--- Extracted material Enclosed Below ---
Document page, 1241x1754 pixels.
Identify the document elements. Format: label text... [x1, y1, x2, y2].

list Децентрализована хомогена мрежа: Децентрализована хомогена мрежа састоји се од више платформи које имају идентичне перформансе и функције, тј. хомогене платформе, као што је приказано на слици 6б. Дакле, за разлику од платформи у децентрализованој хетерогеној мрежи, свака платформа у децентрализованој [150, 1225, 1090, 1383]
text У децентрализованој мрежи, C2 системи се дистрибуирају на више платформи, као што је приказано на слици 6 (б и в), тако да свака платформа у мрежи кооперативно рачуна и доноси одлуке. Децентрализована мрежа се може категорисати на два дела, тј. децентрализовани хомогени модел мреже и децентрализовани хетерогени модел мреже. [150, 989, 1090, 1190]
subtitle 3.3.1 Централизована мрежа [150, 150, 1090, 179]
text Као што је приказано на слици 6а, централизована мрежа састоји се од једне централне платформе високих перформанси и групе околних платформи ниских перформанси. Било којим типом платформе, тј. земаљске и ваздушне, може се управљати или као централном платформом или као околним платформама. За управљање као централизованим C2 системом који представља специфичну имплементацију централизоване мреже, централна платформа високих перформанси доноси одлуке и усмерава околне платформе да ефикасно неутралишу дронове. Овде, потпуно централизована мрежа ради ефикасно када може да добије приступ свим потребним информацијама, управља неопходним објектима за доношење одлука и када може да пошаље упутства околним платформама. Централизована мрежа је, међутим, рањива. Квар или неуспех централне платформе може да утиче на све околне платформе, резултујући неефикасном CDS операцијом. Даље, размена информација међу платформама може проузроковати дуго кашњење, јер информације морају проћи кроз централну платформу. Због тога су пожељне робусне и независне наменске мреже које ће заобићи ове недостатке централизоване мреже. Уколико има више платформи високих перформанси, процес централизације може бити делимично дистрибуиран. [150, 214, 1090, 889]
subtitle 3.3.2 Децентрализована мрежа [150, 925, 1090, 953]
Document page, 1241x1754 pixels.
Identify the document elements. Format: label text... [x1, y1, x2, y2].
--- End of Enclosed Extracted material ---
■ What you should do ■
Filter the entries above and return only the lines holding "text".

■ Solution below ■
Identify the document elements. Format: label text... [x1, y1, x2, y2].
text У децентрализованој мрежи, C2 системи се дистрибуирају на више платформи, као што је приказано на слици 6 (б и в), тако да свака платформа у мрежи кооперативно рачуна и доноси одлуке. Децентрализована мрежа се може категорисати на два дела, тј. децентрализовани хомогени модел мреже и децентрализовани хетерогени модел мреже. [150, 989, 1090, 1190]
text Као што је приказано на слици 6а, централизована мрежа састоји се од једне централне платформе високих перформанси и групе околних платформи ниских перформанси. Било којим типом платформе, тј. земаљске и ваздушне, може се управљати или као централном платформом или као околним платформама. За управљање као централизованим C2 системом који представља специфичну имплементацију централизоване мреже, централна платформа високих перформанси доноси одлуке и усмерава околне платформе да ефикасно неутралишу дронове. Овде, потпуно централизована мрежа ради ефикасно када може да добије приступ свим потребним информацијама, управља неопходним објектима за доношење одлука и када може да пошаље упутства околним платформама. Централизована мрежа је, међутим, рањива. Квар или неуспех централне платформе може да утиче на све околне платформе, резултујући неефикасном CDS операцијом. Даље, размена информација међу платформама може проузроковати дуго кашњење, јер информације морају проћи кроз централну платформу. Због тога су пожељне робусне и независне наменске мреже које ће заобићи ове недостатке централизоване мреже. Уколико има више платформи високих перформанси, процес централизације може бити делимично дистрибуиран. [150, 214, 1090, 889]
Identify the document elements. Format: label text... [x1, y1, x2, y2].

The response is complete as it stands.